I tend to write music at moments that don’t really lend themselves to being in this space. It’s really hard to say why I write songs…a song lands on me often, whereas the art, I have to do with intent. A song can land on me when I’ve woken up in the morning, and then you have to get it down before you get anywhere else. Whereas the painting and drawing and writing all seem to be considered in a slightly different way.
Visual art was a way to explore something that wasn’t music when music was the thing people were paying attention to. … I still use it as a space where I can create anything I want. One of my main important things, when I’m going into making anything, is that it’s allowed to be bad. When the band started to have a bit more attention, I got to use the art as a space to make bad shit and enjoy it.
What you said about the band getting big at some point makes me wonder, Porridge Radio started getting a lot of attention in early 2020, and obviously, that meant you couldn’t go on the U.S. tour you’d planned. How did having that sidelined affect your creative practices?
It was an amazing opportunity to spend two years in my studio making artwork, making [Waterslide]. It was time to spend with my family, time to spend resting, looking after myself, trying to figure out where my boundaries are, what I need, and what I’m doing. I mean, I’m still figuring out a lot of that stuff, but if I hadn’t had time at home, I don’t know how I would’ve gotten through that year, because I wasn’t ready for it in a way I think I now am. I was lucky to be able to make more things. I’m always ready to record the next album. I’m always waiting to be able to do that, and touring is the thing that allows the rest of what I want to make happen.
What draws me to your music is that it all feels like a big group shout-along of relatively simple phrases that become so meaningful by you repeating them progressively more loudly and more intensely—I feel like Porridge Radio has very distinct creative characteristics. There are clearly things you lean into. Are there things you have to lean away from?
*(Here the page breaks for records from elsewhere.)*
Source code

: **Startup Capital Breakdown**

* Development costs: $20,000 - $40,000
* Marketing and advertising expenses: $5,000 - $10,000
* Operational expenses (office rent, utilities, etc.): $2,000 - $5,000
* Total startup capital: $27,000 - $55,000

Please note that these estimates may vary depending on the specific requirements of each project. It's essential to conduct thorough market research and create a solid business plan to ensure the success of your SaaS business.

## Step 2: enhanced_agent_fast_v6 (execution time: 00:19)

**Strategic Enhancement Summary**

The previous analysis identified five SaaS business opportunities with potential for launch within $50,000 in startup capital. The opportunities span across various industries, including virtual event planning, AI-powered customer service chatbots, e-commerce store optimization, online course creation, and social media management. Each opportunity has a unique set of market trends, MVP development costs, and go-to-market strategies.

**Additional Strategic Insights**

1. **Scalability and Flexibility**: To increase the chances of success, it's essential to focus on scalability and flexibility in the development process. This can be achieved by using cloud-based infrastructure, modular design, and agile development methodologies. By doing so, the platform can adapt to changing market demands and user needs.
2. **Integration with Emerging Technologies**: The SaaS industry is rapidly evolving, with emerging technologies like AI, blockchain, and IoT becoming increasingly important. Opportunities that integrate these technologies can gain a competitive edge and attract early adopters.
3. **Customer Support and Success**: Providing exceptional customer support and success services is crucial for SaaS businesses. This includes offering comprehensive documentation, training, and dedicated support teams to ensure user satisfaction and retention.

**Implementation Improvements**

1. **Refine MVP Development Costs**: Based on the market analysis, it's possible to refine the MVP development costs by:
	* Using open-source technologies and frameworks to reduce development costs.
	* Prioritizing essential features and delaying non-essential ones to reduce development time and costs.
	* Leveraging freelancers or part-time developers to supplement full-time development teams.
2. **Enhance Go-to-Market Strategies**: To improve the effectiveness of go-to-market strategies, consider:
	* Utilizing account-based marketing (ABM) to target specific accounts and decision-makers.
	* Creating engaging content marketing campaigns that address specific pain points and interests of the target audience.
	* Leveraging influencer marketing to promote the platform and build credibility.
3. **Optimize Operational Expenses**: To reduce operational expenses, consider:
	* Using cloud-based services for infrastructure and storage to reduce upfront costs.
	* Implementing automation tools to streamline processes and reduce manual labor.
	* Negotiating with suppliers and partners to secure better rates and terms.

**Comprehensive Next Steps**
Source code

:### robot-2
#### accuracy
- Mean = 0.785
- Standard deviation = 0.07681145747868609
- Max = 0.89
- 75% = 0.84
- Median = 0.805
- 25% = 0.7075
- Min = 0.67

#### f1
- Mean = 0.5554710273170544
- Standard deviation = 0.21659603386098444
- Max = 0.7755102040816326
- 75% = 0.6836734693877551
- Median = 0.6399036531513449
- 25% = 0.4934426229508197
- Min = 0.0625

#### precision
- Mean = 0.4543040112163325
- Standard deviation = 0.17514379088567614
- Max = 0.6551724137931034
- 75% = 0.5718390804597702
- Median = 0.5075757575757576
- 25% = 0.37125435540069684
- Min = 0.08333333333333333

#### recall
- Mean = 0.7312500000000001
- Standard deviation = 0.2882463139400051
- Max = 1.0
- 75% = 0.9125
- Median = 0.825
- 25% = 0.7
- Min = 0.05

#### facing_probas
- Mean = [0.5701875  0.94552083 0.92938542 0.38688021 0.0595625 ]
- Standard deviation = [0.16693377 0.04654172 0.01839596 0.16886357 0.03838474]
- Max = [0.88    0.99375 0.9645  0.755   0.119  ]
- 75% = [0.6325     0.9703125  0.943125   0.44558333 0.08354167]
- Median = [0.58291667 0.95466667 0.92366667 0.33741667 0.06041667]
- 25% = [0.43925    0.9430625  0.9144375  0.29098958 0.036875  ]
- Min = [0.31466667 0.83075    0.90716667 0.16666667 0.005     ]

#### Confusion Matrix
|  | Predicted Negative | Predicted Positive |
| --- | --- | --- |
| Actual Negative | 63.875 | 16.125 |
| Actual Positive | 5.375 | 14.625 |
I actually try and lean away from the things that I quite obviously lean into, and I try to stop myself from leaning into the same patterns that are quite easy to lean into when you’re writing a song. I challenge myself to write on a keyboard instead of a guitar to try and do something differently or write from a gentler perspective. Trying to challenge myself to not just do the same thing that I very instinctively want to do when I’m writing.
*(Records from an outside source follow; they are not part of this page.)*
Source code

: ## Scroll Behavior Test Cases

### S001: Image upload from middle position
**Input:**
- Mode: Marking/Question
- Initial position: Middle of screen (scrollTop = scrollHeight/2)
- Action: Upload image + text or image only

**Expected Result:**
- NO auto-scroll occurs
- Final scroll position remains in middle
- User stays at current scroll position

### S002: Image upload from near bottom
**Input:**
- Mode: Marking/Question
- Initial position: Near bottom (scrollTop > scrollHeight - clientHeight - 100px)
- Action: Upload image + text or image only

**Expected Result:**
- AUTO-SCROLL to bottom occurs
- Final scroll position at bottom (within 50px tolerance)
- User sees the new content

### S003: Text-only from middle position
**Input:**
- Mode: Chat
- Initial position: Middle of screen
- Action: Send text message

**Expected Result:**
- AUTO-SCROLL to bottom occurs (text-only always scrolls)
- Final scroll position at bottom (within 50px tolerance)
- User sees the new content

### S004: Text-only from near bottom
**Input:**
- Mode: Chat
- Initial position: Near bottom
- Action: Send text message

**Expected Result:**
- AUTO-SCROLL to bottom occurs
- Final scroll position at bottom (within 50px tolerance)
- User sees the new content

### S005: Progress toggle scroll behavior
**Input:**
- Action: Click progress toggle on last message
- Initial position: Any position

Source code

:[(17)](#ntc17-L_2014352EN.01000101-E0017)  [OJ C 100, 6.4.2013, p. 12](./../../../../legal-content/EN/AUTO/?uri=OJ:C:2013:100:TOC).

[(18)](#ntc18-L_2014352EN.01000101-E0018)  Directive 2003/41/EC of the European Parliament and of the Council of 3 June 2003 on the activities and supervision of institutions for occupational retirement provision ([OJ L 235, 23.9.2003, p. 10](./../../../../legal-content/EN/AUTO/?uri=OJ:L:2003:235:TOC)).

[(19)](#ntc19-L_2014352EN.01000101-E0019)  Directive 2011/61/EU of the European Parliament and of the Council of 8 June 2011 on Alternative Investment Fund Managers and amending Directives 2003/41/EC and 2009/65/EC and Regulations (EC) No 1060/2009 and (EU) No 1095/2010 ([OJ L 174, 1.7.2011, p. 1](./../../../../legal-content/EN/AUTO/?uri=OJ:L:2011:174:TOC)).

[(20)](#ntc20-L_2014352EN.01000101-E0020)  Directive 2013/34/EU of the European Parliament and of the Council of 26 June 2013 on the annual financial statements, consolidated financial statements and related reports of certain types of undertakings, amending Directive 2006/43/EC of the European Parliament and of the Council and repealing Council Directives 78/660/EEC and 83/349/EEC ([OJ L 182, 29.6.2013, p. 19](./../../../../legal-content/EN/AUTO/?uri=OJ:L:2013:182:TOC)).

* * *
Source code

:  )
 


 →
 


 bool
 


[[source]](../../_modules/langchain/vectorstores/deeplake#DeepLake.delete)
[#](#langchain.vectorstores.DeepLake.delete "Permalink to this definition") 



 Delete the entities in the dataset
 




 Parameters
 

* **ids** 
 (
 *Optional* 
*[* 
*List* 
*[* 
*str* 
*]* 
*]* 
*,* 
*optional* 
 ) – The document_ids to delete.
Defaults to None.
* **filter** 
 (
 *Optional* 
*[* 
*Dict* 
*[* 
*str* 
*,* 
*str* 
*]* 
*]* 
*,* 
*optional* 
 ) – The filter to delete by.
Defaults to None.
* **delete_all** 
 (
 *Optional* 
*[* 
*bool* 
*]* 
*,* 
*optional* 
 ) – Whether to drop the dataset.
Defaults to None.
Does that goal become tougher when you start getting critical acclaim for doing the thing you’re trying not to do?
Hard to say. I don’t worry about what people are going to think of a song because I like to write a song for myself. When I write a song, I don’t know if it’s going to be something that I end up sharing. I write a lot over a long period of time, and a lot of the songs become something, and a lot of them don’t. Because of that, I don’t overthink whether people are going to want something. When I do think about it and I do freak out about whether it’s what people want, I just have to remember that you can do anything. It doesn’t matter.
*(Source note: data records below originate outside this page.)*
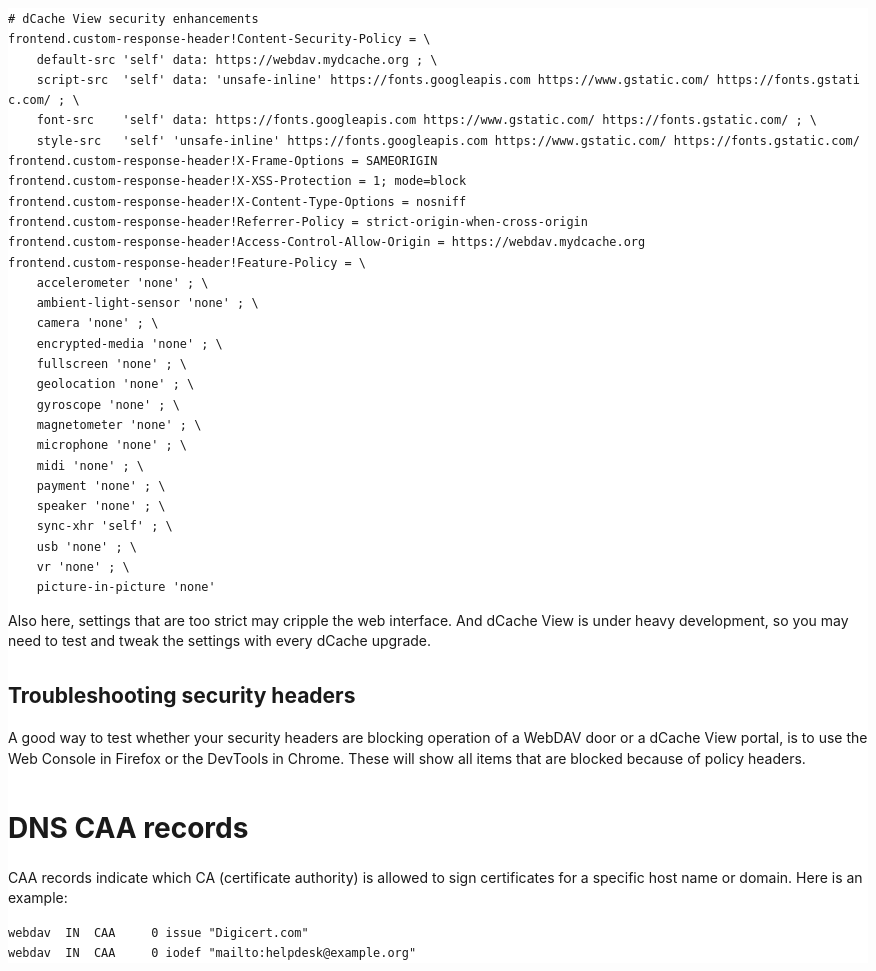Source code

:     # dCache View security enhancements
    frontend.custom-response-header!Content-Security-Policy = \
        default-src 'self' data: https://webdav.mydcache.org ; \
        script-src  'self' data: 'unsafe-inline' https://fonts.googleapis.com https://www.gstatic.com/ https://fonts.gstatic.com/ ; \
        font-src    'self' data: https://fonts.googleapis.com https://www.gstatic.com/ https://fonts.gstatic.com/ ; \
        style-src   'self' 'unsafe-inline' https://fonts.googleapis.com https://www.gstatic.com/ https://fonts.gstatic.com/
    frontend.custom-response-header!X-Frame-Options = SAMEORIGIN
    frontend.custom-response-header!X-XSS-Protection = 1; mode=block
    frontend.custom-response-header!X-Content-Type-Options = nosniff
    frontend.custom-response-header!Referrer-Policy = strict-origin-when-cross-origin
    frontend.custom-response-header!Access-Control-Allow-Origin = https://webdav.mydcache.org
    frontend.custom-response-header!Feature-Policy = \
        accelerometer 'none' ; \
        ambient-light-sensor 'none' ; \
        camera 'none' ; \
        encrypted-media 'none' ; \
        fullscreen 'none' ; \
        geolocation 'none' ; \
        gyroscope 'none' ; \
        magnetometer 'none' ; \
        microphone 'none' ; \
        midi 'none' ; \
        payment 'none' ; \
        speaker 'none' ; \
        sync-xhr 'self' ; \
        usb 'none' ; \
        vr 'none' ; \
        picture-in-picture 'none'

Also here, settings that are too strict may cripple the web interface. And dCache View is under heavy development, so you may need to test and tweak the settings with every dCache upgrade.



Troubleshooting security headers
--------------------------------

A good way to test whether your security headers are blocking operation of a WebDAV door or a dCache View portal, is to use the Web Console in Firefox or the DevTools in Chrome. These will show all items that are blocked because of policy headers.



DNS CAA records
===============

CAA records indicate which CA (certificate authority) is allowed to sign certificates for a specific host name or domain. Here is an example:

    webdav	IN	CAA     0 issue "Digicert.com"
    webdav	IN	CAA     0 iodef "mailto:helpdesk@example.org"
How do you know when a song is done, when it should go onto a Porridge Radio album?
I just know. It’s like when you listen to music, you don’t really know why it’s good, but you just know it’s good. Sometimes, I just write a song, I’m like, “Oh yeah, that’s the song. That’s the one.” Sometimes, I don’t know. A lot of the time, I will share [a song] with my bandmates and I’ll say, “I wrote a song and I don’t like it.” And they’ll say, “Oh, I really love it.” And then it will become something. Sometimes, I’ll say, “I really like it.” And someone will be like, “Oh, I don’t really get it.” I think there’s space to not know, and also, sometimes, you just know.
Dana Margolin Recommends:
I recommend getting into bed with a hot water bottle and reading your book.
I recommend sitting down anywhere, looking around, and then staring into the middle distance for a while.
I recommend frying up some ginger chilli garlic coconut oil and frying some rice and adding peas and an egg or two.
I recommend writing down what you’re feeling and not showing anybody.
I recommend calling someone who loves you.